A back injury needed a surgery in 2010.

“I got it done on my own in Sydney,” says VRV.

He has been in oblivion since. True, he played a few Twenty20 matches early this year, and took some wickets too. But he was far from being fit. When he toiled to be ready for four-day cricket, his body broke down again.

“The workload was too much and I had to rest instead of bowling. There is no one to guide me,” he says, the anguish on his face not tough to read.

At 27, VRV — who has played five Tests and two ODIs — has some cricket left in him. It has been 18 months and he has “no clue or hopes of a comeback”.

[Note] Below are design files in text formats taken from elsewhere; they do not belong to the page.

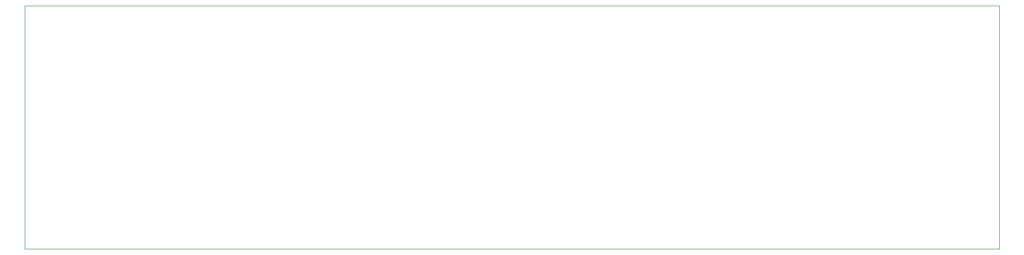
<source format=gbr>
%TF.GenerationSoftware,KiCad,Pcbnew,8.0.8*%
%TF.CreationDate,2025-04-10T10:16:36+02:00*%
%TF.ProjectId,Projet S6,50726f6a-6574-4205-9336-2e6b69636164,rev?*%
%TF.SameCoordinates,Original*%
%TF.FileFunction,Profile,NP*%
%FSLAX46Y46*%
G04 Gerber Fmt 4.6, Leading zero omitted, Abs format (unit mm)*
G04 Created by KiCad (PCBNEW 8.0.8) date 2025-04-10 10:16:36*
%MOMM*%
%LPD*%
G01*
G04 APERTURE LIST*
%TA.AperFunction,Profile*%
%ADD10C,0.050000*%
%TD*%
G04 APERTURE END LIST*
D10*
X69900000Y-79700000D02*
X229900000Y-79700000D01*
X229900000Y-119700000D01*
X69900000Y-119700000D01*
X69900000Y-79700000D01*
M02*

</source>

“At least for Punjab,” he says.

He has not found one person to guide him through these testing times — this despite the fact that the Board’s pace bowling academy happens to be in Mohali.

The Balaji case study

The Punjab Cricket Association has provided him the support; just as the Tamil Nadu Cricket Association which looked after L. Balaji when he suffered a near-crippling back injury in 2006. And Balaji returned strongly in a year’s time to play competitive cricket with unstinted guidance from then state coach W.V. Raman.

Raman was no medicine man, but he saw to it that Balaji’s rehab process was monitored strictly. “We worked in the technical side like restructuring the run up and other alignments in his bowling action. There was no compromise on his rehab and we went step by step,” recalls Raman.

Raman told Balaji that he ought to target the 2009 tour of New Zealand, and the bowler made it.

“It just happened. Maybe, my word of encouragement for him worked. He took 50-odd first-class cricket wickets in the comeback season,” says Raman.

When VRV made a request, Raman promptly offered to help. “It will depend on who helps VRV now, and who is to look after him. His injury is not related to his action. He needs a strong rehab support,” says Raman

“I know what happens to a youngster when he suffers an injury. Balaji went through a lot physically and emotionally but he got used to it because of the support he got. VRV needs precisely that. He needs a dedicated approach. Back stress can be crippling.”

VRV is going through a tough phase.

“The toughest of my life! When I was playing for India I was looked after. Now I am on my own. I don’t know where to go. It is very frustrating, really. I trained well, but without results,” he says.

The National Cricket Academy is out of bounds for him. Only contracted players get medical support at the NCA. VRV does not belong to that category. A fast bowler once, he could not even sit, let alone walking, at one stage.

He walks around now, even if only around the boundary rope, hoping for some help from a “kind quarter.”